- Opening Delimiter -
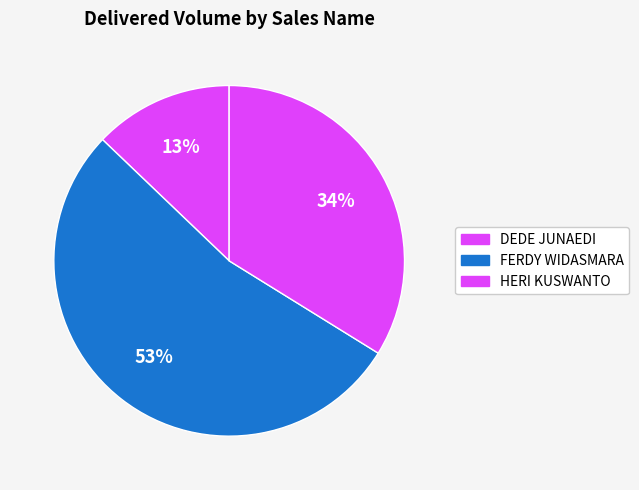

Count the number of slices in the pie.

3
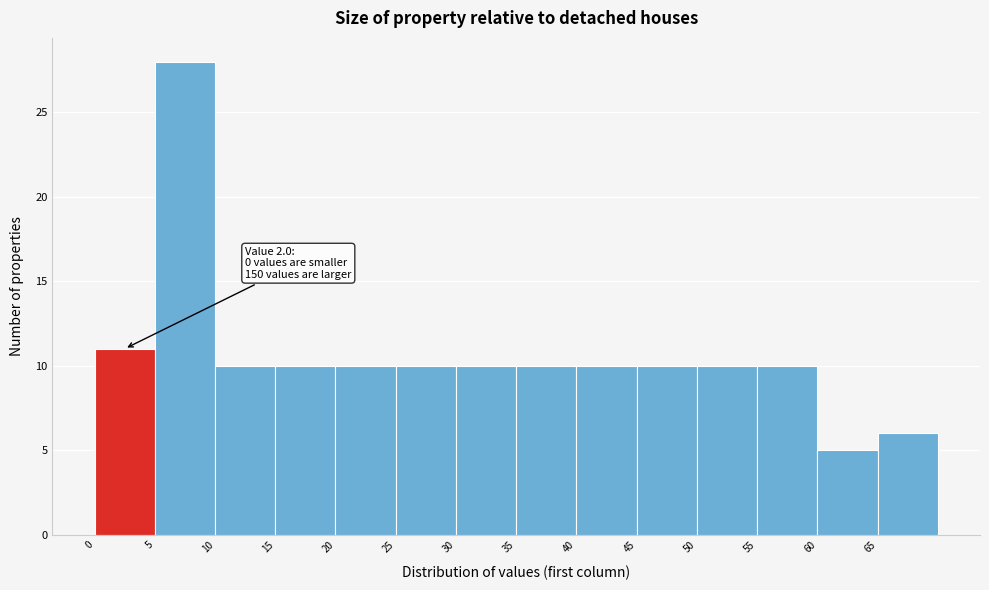

Which range on the x-axis has the tallest bar?

5 to 10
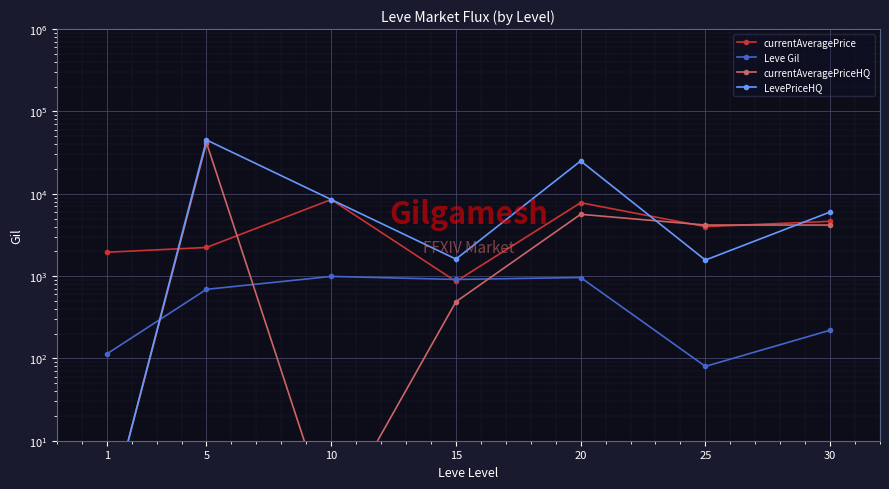

Reading right to left, extract all data points from this chart.

currentAveragePrice: 30=4624.8	25=3987.3	20=7779.3	15=861.3	10=8500.0	5=2226.0	1=1946.3
Leve Gil: 30=220.0	25=80.0	20=960.0	15=910.0	10=990.0	5=690.0	1=113.0
currentAveragePriceHQ: 30=4166.3	25=4164.6	20=5626.8	15=487.8	10=1.0	5=41666.7	1=1.0
LevePriceHQ: 30=6000.0	25=1564.7	20=25000.0	15=1608.5	10=8500.0	5=44998.3	1=1.0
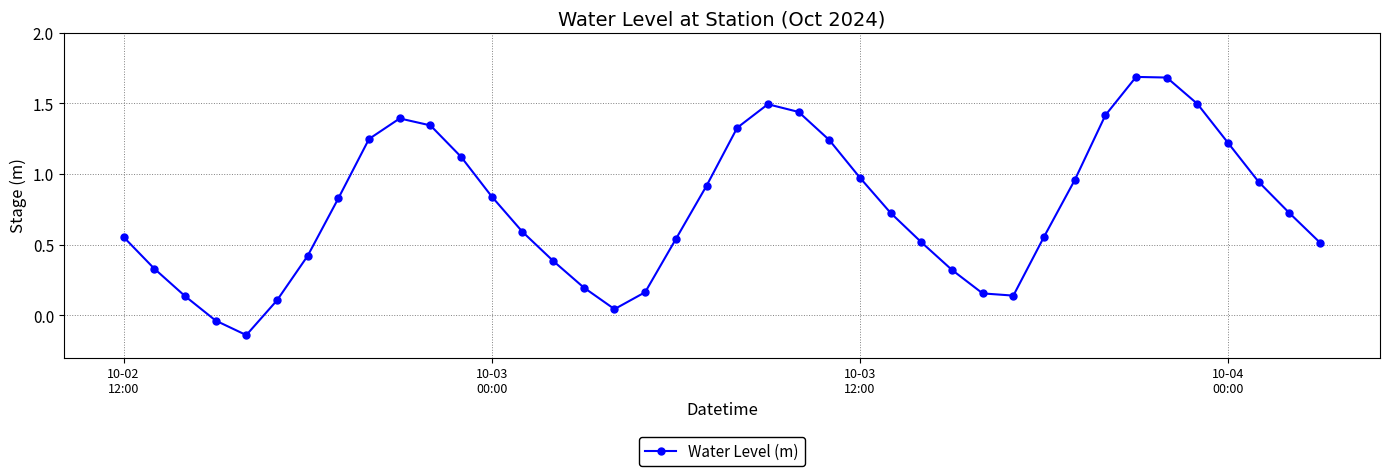

What is the greatest value displayed?

1.7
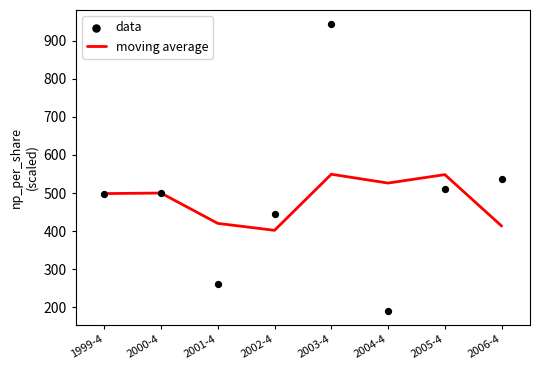

What are all the series names shown in the legend?

moving average, data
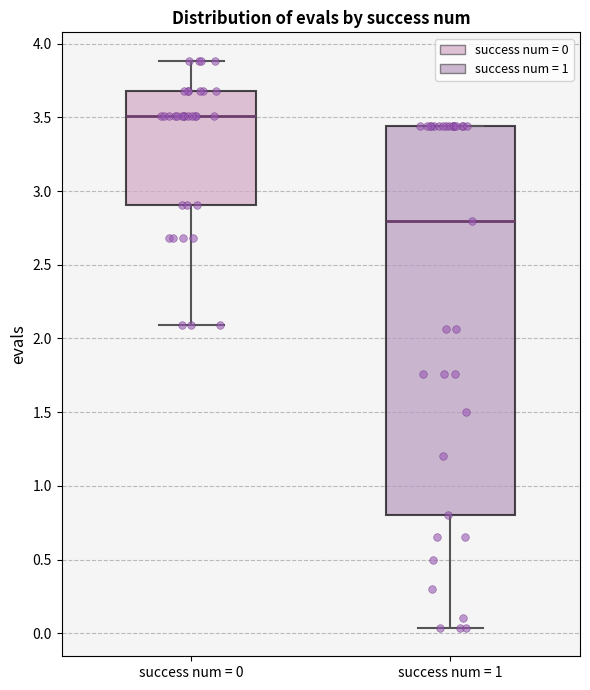

Which box's median line is the lowest?

success num = 1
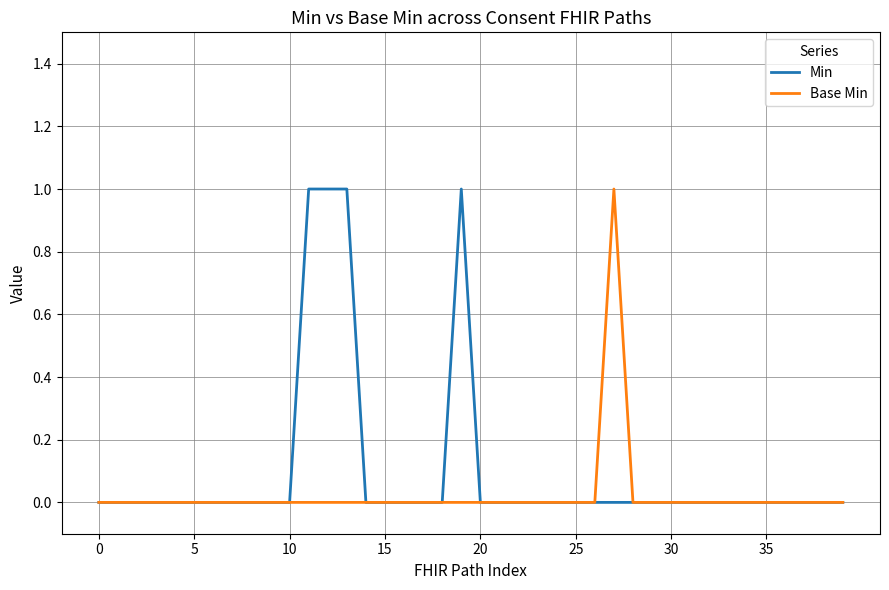

What is the difference between the second highest and second lowest values in the Min series?

1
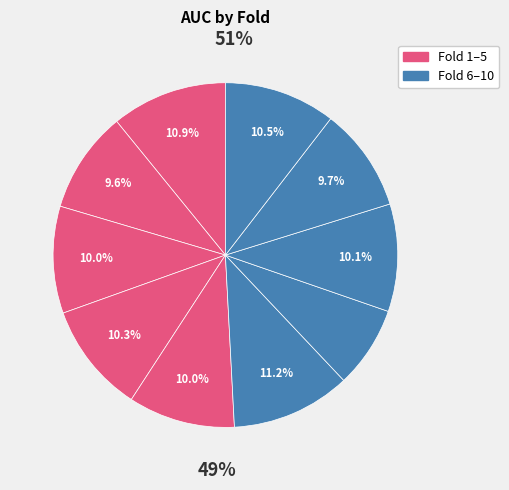

To the nearest percent, what portion does Fold 1 represent?

11%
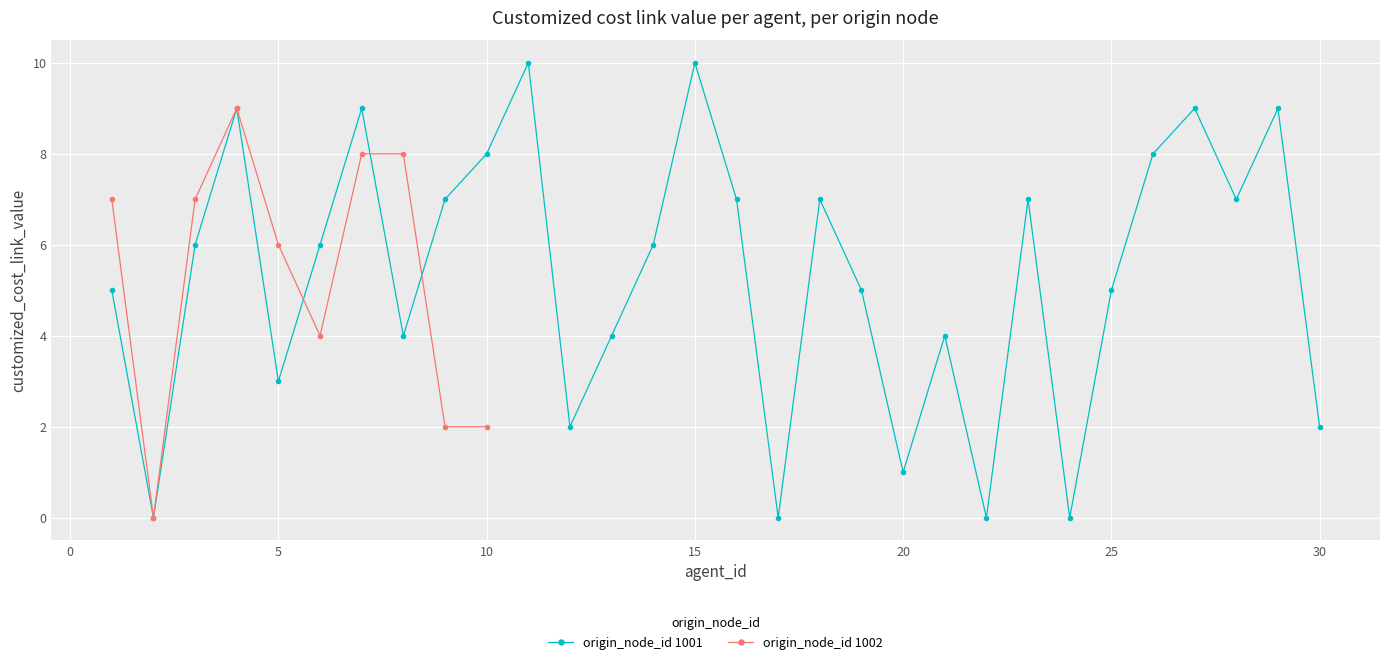

What is the change in value from 6 to 29?

+3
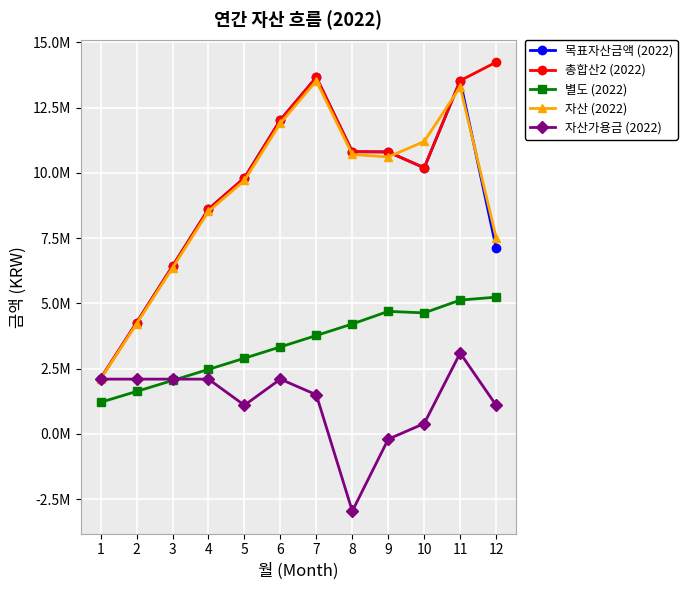

At which label is 자산가용금 (2022) closest to 71728?

9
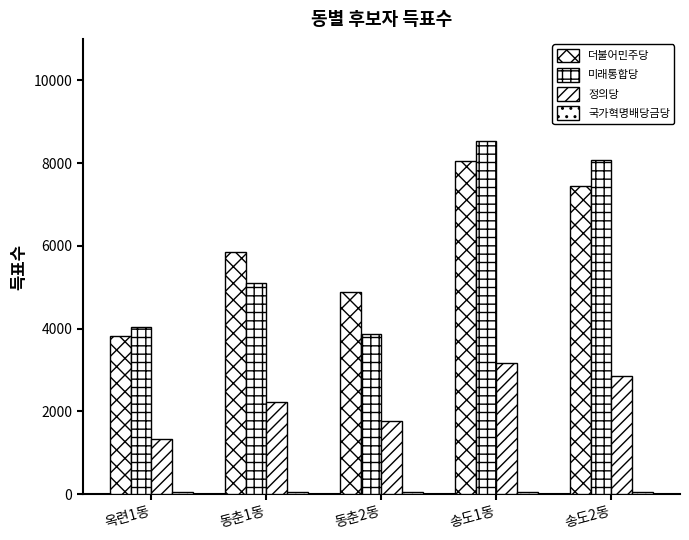

Which has a higher value, 동춘1동 or 동춘2동?

동춘1동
- Closing Delimiter -
#### [Work request]
Arrange the lines of the material as a numbered list, from the line containing "To the nearest" through the end of the material, omitting blank lines and picture placeholders.

#### [Output below]
1. To the nearest percent, what portion does Fold 1 represent?
2. 11%
3. What is the change in value from 6 to 29?
4. +3
5. At which label is 자산가용금 (2022) closest to 71728?
6. 9
7. Which has a higher value, 동춘1동 or 동춘2동?
8. 동춘1동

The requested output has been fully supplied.